Task directions:
Go over the lines below, and when one contains the word "jobs", copy it.

Input:

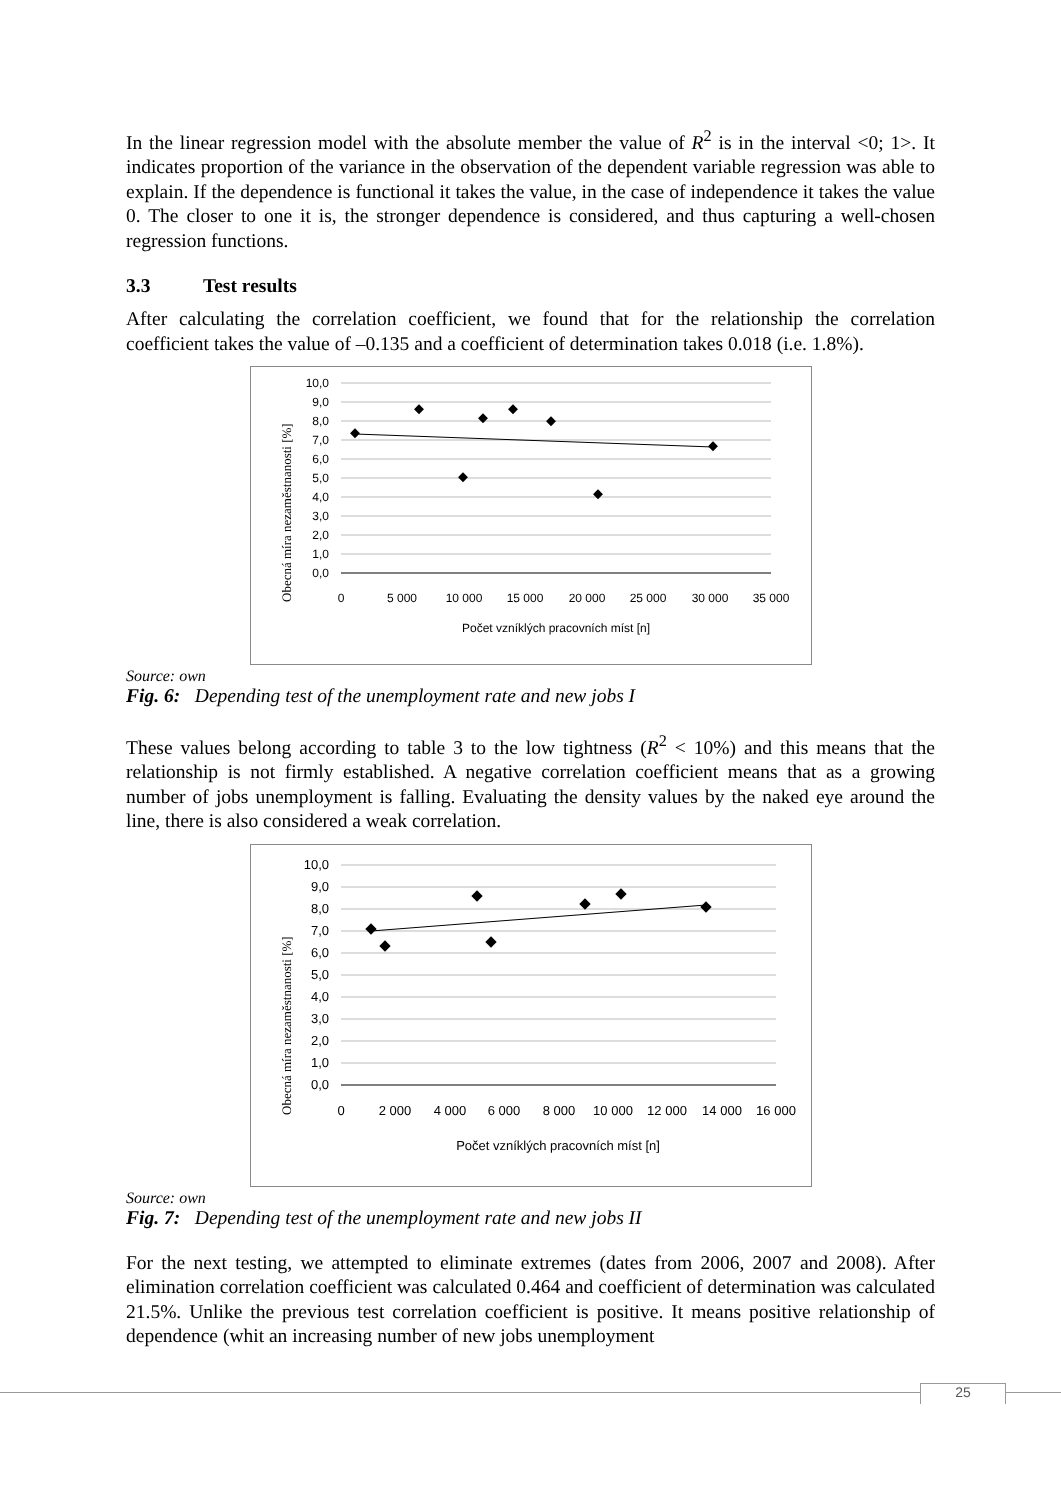In the linear regression model with the absolute member the value of R<sup>2</sup> is in the interval <0; 1>. It indicates proportion of the variance in the observation of the dependent variable regression was able to explain. If the dependence is functional it takes the value, in the case of independence it takes the value 0. The closer to one it is, the stronger dependence is considered, and thus capturing a well-chosen regression functions.
3.3 Test results
After calculating the correlation coefficient, we found that for the relationship the correlation coefficient takes the value of –0.135 and a coefficient of determination takes 0.018 (i.e. 1.8%).
Obecná míra nezaměstnanosti [%]
10,0
9,0
8,0
7,0
6,0
5,0
4,0
3,0
2,0
1,0
0,0
0
5 000
10 000
15 000
20 000
25 000
30 000
35 000
Počet vzníklých pracovních míst [n]
Source: own
Fig. 6: Depending test of the unemployment rate and new jobs I
These values belong according to table 3 to the low tightness (R<sup>2</sup> < 10%) and this means that the relationship is not firmly established. A negative correlation coefficient means that as a growing number of jobs unemployment is falling. Evaluating the density values by the naked eye around the line, there is also considered a weak correlation.
Obecná míra nezaměstnanosti [%]
10,0
9,0
8,0
7,0
6,0
5,0
4,0
3,0
2,0
1,0
0,0
0
2 000
4 000
6 000
8 000
10 000
12 000
14 000
16 000
Počet vzníklých pracovních míst [n]
Source: own
Fig. 7: Depending test of the unemployment rate and new jobs II
For the next testing, we attempted to eliminate extremes (dates from 2006, 2007 and 2008). After elimination correlation coefficient was calculated 0.464 and coefficient of determination was calculated 21.5%. Unlike the previous test correlation coefficient is positive. It means positive relationship of dependence (whit an increasing number of new jobs unemployment
25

Problem solution:
Fig. 6: Depending test of the unemployment rate and new jobs I
These values belong according to table 3 to the low tightness (R<sup>2</sup> < 10%) and this means that the relationship is not firmly established. A negative correlation coefficient means that as a growing number of jobs unemployment is falling. Evaluating the density values by the naked eye around the line, there is also considered a weak correlation.
Fig. 7: Depending test of the unemployment rate and new jobs II
For the next testing, we attempted to eliminate extremes (dates from 2006, 2007 and 2008). After elimination correlation coefficient was calculated 0.464 and coefficient of determination was calculated 21.5%. Unlike the previous test correlation coefficient is positive. It means positive relationship of dependence (whit an increasing number of new jobs unemployment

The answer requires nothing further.